Nessa época as praias da lagoa eram assim

Nessa época as praias da lagoa eram assim

Certo dia pediu a Evandro que solicitasse uma análise laboratorial da dita lama um tanto gordurosa. O laboratório encontrou fragmentos de conchas, presença elevada de cloreto de sódio, quartzo, sílica, traços de argila e de coliformes fecais; estes, dentro dos parâmetros admitidos. Ou seja, do ponto de vista medicinal a lama não podia ser considerada uma benção ao organismo humano. Ao ler os resultados da análise, Letelba não ficou triste. Se bem me lembro, ainda segurando o papel nas mãos, levantou suavemente o cenho e resmungou “─ Tudo bem, isso não vai melhorar minha pele…” e soltou uma gloriosa risada.

Dos tempos em que não o conhecia

Ao passar dos 60 anos (minha estimativa, nunca soube sua idade), Letelba optou por viver com mais privacidade. Fez sua morada definitiva no casarão da praia, isolada na borda da lagoa de Araruama. Seus poucos vizinhos eram pescadores de subsistência, que usavam artes de pesca ainda muito precárias. Letelba falava com todos, aprendia com eles e oferecia-lhes alguns auxílios.

No entanto, esses humildes pescadores várias vezes foram considerados (pelo rigor aleijado da lei brasileira de então) como “posseiros de terras públicas” e, portanto, processados em “flagrante delito”. Letelba foi perdendo a paz e a paciência, o que fez renascer nele o notório advogado que fora em outras causas. Em defesa das famílias de pescadores, enfrentou e discutiu com as forças do então “governo grileiro”. Resultado: foi várias vezes recolhido (nunca preso), interrogado e investigado pelos delegados patetas de plantão na Região dos Lagos.

─ “Senhor! Seus documentos!”…

─ Não tenho no momento, perdi todos… – sempre a falar baixo.

─ “Por acaso se recorda qual é o número de sua identidade?”…

─ Sim…

─ “Então me diga logo, pô…!”, gritava qualquer dos furiosos delegados.

Com toda a calma Letelba sempre sussurrava os primeiros seis números que lhe viessem à cabeça e decerto nunca conseguiu repeti-los. Mas, com a imposição da burocracia burra, os pelegos do governo continuavam a fazer o cadastro policial do digno cidadão:

─ “Me diga seu endereço completo!”…

─ Rua dos Enjeitados, sem número, bem ali na beira da lagoa.

Dados armazenados:
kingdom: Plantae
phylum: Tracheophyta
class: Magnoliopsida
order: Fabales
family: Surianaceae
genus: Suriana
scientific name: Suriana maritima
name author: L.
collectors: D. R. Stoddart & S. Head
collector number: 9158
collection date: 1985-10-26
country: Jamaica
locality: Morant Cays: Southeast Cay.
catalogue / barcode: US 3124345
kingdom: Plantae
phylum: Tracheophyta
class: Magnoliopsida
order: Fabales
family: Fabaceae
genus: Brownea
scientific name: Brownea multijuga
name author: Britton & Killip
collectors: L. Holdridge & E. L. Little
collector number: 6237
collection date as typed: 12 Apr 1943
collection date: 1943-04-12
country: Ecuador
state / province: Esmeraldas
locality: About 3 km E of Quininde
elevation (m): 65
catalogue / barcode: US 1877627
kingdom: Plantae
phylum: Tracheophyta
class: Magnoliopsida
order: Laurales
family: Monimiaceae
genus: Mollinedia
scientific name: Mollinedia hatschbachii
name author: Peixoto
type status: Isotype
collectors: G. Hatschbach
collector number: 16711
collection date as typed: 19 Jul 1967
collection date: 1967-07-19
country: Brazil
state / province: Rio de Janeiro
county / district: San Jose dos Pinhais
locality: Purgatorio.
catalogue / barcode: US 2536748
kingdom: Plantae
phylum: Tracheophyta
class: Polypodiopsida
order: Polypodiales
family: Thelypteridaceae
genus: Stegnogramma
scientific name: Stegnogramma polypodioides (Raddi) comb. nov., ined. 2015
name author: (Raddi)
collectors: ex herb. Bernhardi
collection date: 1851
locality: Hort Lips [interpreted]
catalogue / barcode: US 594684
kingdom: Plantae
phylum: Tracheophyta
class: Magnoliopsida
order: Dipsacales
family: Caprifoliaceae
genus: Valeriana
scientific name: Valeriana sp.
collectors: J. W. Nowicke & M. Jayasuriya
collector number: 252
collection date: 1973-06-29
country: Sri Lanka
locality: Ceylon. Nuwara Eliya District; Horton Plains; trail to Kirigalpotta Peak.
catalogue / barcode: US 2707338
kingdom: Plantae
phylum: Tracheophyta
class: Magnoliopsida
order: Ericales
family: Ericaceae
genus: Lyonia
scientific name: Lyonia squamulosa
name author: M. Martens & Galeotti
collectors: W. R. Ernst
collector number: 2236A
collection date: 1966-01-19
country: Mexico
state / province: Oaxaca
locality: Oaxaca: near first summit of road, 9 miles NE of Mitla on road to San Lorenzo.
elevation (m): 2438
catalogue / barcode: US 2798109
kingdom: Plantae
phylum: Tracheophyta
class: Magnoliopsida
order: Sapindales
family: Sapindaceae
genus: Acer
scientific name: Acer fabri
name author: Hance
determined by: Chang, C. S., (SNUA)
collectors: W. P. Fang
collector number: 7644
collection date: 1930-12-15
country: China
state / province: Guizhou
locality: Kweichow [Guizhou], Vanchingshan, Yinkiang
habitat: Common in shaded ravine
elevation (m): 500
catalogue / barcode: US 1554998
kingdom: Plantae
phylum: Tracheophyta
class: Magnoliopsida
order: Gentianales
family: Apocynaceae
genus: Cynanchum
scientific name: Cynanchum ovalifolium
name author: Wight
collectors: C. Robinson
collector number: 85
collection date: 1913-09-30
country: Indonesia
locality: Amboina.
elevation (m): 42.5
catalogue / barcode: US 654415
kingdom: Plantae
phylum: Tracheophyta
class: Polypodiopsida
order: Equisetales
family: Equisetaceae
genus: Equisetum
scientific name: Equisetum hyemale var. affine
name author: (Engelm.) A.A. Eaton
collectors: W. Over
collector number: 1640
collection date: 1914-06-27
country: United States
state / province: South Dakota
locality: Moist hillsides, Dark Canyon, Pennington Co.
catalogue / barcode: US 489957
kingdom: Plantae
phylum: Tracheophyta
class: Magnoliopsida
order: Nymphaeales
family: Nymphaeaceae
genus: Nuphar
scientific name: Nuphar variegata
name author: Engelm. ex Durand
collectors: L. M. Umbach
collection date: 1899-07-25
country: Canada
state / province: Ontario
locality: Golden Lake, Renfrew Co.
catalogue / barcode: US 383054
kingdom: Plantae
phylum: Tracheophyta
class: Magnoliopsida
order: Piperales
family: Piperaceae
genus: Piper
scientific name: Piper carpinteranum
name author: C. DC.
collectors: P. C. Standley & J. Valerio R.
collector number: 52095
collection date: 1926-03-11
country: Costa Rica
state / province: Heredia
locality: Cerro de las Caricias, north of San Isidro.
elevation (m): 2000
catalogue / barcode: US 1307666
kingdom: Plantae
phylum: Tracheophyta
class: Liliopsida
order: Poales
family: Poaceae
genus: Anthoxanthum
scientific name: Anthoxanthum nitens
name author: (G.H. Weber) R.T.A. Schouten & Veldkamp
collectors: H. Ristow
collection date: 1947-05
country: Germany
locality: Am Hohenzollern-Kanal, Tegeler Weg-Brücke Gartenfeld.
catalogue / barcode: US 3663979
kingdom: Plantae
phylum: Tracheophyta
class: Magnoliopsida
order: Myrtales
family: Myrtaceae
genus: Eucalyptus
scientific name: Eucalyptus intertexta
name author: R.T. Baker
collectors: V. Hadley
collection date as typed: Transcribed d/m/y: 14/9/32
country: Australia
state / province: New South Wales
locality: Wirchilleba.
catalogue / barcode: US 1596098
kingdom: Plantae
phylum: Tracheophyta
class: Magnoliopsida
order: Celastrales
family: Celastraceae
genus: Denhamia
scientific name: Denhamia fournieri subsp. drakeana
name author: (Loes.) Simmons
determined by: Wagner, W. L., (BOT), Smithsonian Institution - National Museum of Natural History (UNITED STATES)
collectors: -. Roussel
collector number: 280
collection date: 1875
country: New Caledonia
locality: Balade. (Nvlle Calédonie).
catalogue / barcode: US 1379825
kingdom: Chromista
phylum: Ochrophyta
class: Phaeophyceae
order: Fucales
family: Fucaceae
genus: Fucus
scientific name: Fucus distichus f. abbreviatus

● **Tarefas e exercícios**:
1) Responda com base no texto sobre Letelba:
(a) A quem Letelba pediu que solicitasse a análise laboratorial da lama?
(b) Às margens de qual lagoa ficava o casarão em que Letelba fez sua morada definitiva?
(c) Que endereço Letelba informou ao delegado?
2) Copie do texto sobre Letelba o trecho que começa nas palavras "Ao passar dos" e termina logo após "oferecia-lhes alguns auxílios.".
Os itens não são necessários para realizar as atividades.

● **Respostas por item**:
1)
(a) A Evandro.
(b) Da lagoa de Araruama.
(c) Rua dos Enjeitados, sem número, bem ali na beira da lagoa.

2)
Ao passar dos 60 anos (minha estimativa, nunca soube sua idade), Letelba optou por viver com mais privacidade. Fez sua morada definitiva no casarão da praia, isolada na borda da lagoa de Araruama. Seus poucos vizinhos eram pescadores de subsistência, que usavam artes de pesca ainda muito precárias. Letelba falava com todos, aprendia com eles e oferecia-lhes alguns auxílios.